II/KG40 Kondor FW200 aircraft scouted potential U-boat bases along Greenland coast from m10 February 1941 

In 1942, a German weather station established in Hansa Bay on Sabine Island (74'40N.) on August 26 operated until it was so badly bombed by U.S. aircraft from Iceland on 25 May 1943 that it was destroyed and abandoned. 

Also the US Coast Guard Cutter North Star during 1943 was attacked by a Ju-88 off Jan Mayen Island on 20 July. On the North Star website it also notes that USCGC Northland was attacked by German planes on 15 July.
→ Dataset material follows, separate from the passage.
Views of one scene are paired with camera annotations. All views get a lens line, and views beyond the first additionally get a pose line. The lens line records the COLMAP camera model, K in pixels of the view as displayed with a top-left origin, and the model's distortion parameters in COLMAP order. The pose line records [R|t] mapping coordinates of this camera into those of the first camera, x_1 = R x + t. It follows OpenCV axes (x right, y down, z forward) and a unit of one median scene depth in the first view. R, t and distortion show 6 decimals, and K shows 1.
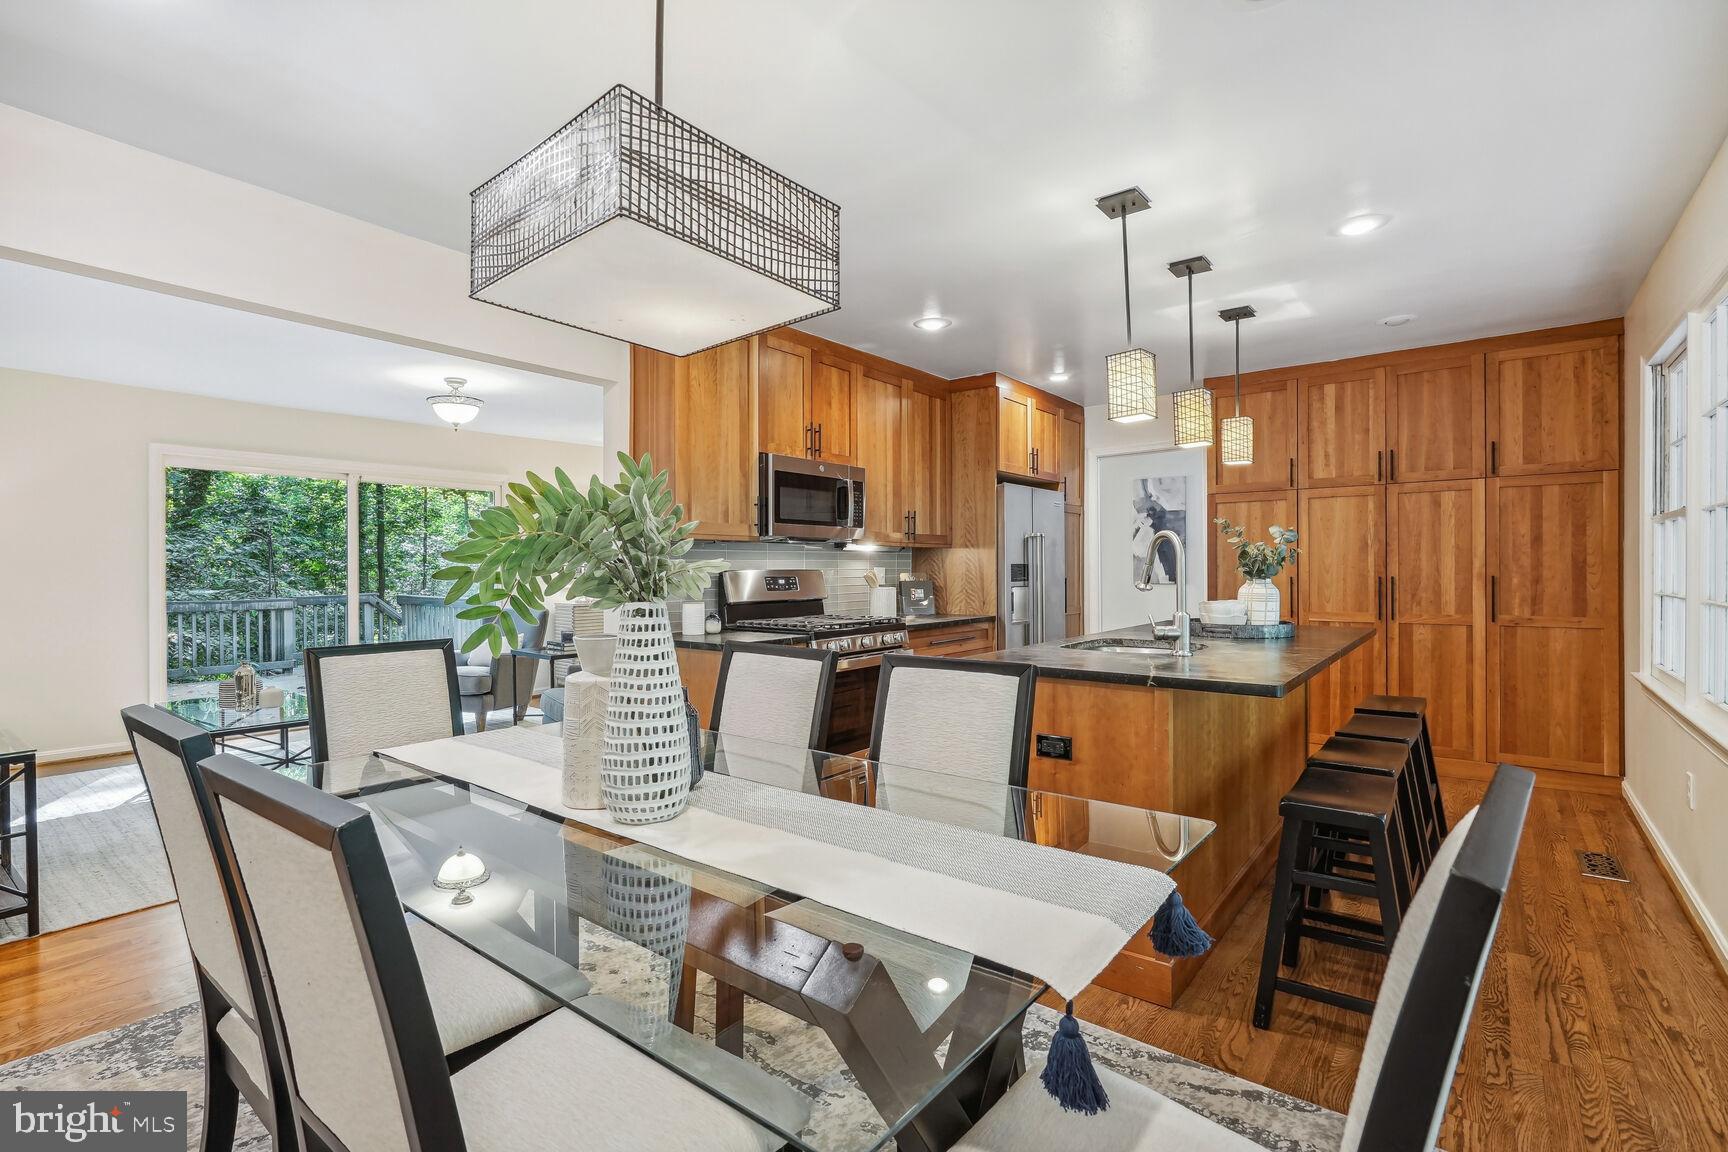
lens RADIAL K [[794.9, 0, 860.4], [0, 794.9, 569.1], [0, 0, 1]] dist [-0.003188, -0.000036]
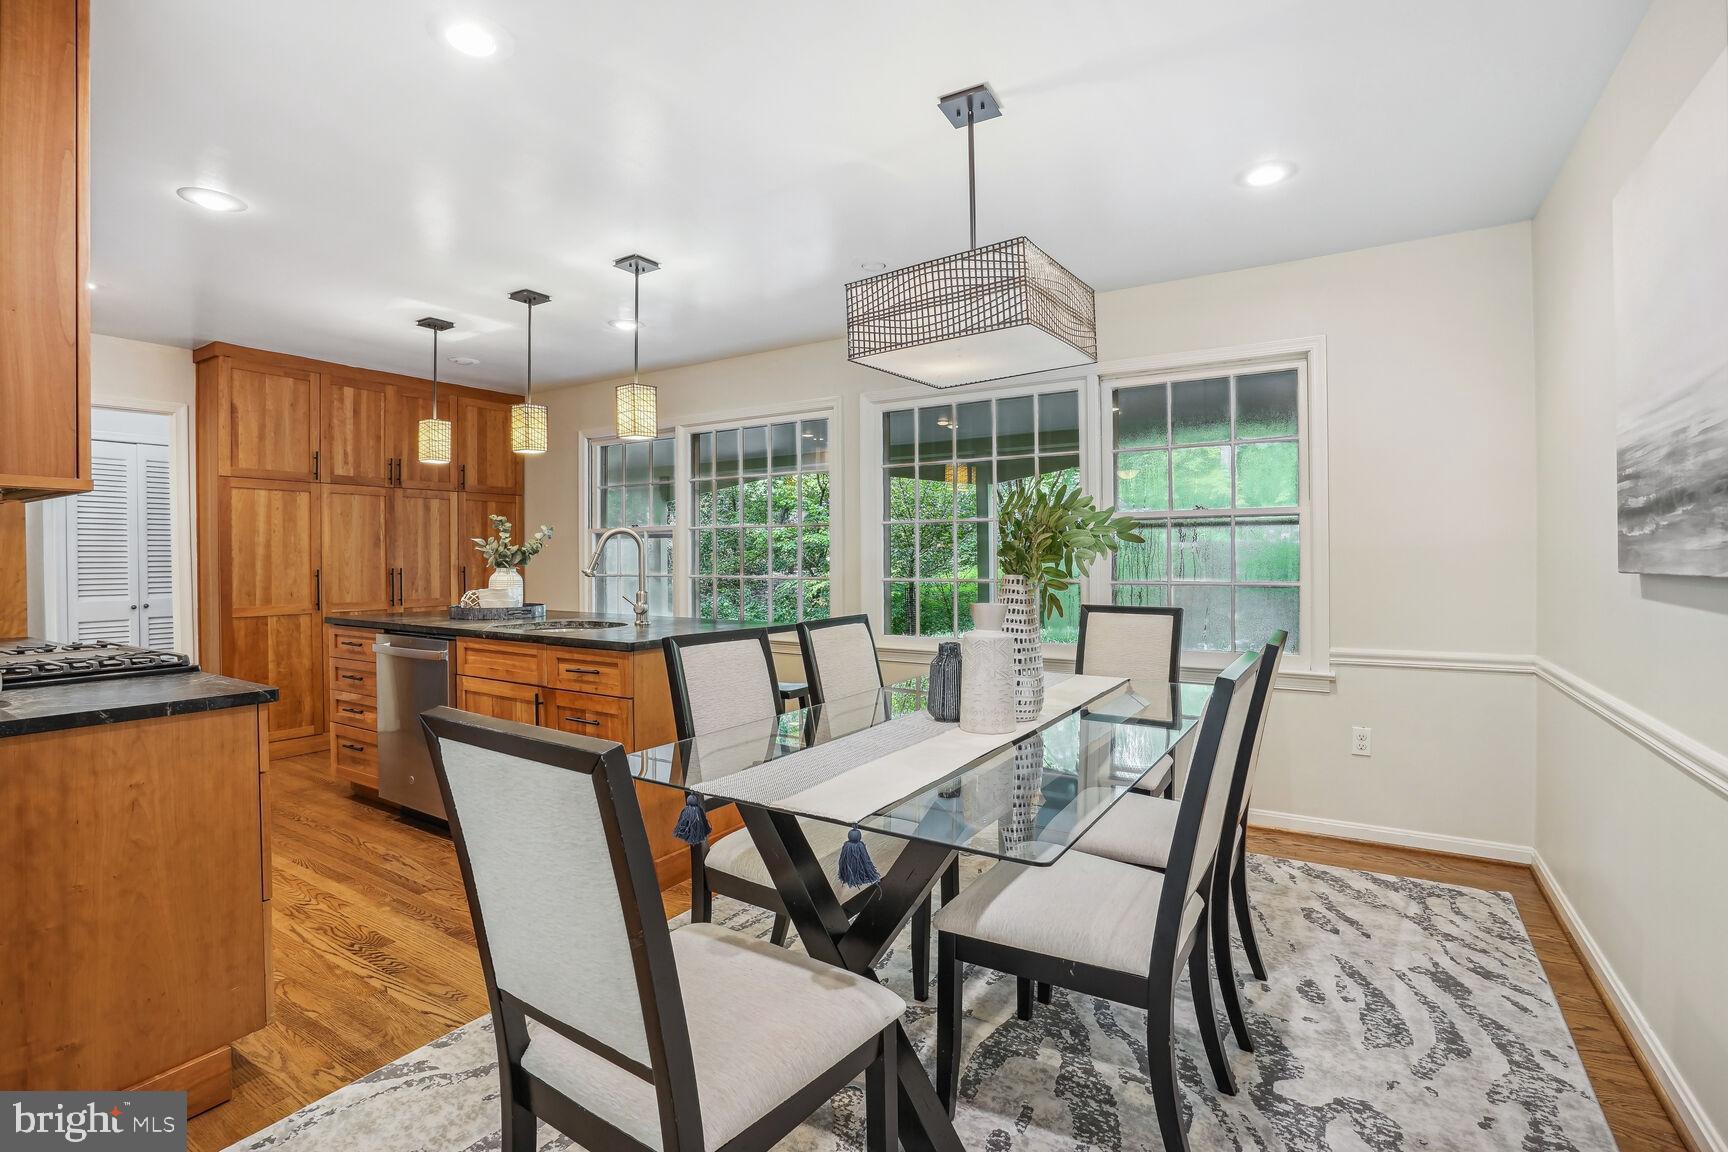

At Eskimones about the same period German anti-aircraft guns drove off US aircraft.

NORTH STAR REMEMBERED

At least one Ju-290 is known to have made a flight to Greenland. 3 June, 1944 there was a harrowing rescue off the Shannon island of Greenland by II/FAGr 5, Ju 290-flown by Hauptmann Emil Sachtleben and crew.The aircraft landed on ice at Nordenskjörlds Bugt and picked up the 26 man crew of weather ship WBS 2 Koburg and flew unmolested back to Vaernes, Norway

For Ju-88 aircraft to be operating near Greenland seems a bit amazing for me unless they could land and refuel there. 

Air Marshal Erhard Milch wrote in his memoirs about use of Greenland as a refuelling stop for a planned aircraft attack on New York, so I wondered whether anyone could add to the picture please?

I've also learned that the He-177 had a ferry range of about 5000 miles and in addition to installed tankage of 10,400 litres could carry another 8,000 litres in drop tanks under it's wings (something I had not realised previously)


----------



## Erich (Jul 10, 2010)

by the way there was NO II./FAGr 5 the crew of the Ju 290 that rescued the weather ship was from 2./FAGr 5. the pilot was given the DkG for this wild escapade right under Allied noses and incredible feat landing on ice with limited runway space and then taking off with the crate for the mainland.


----------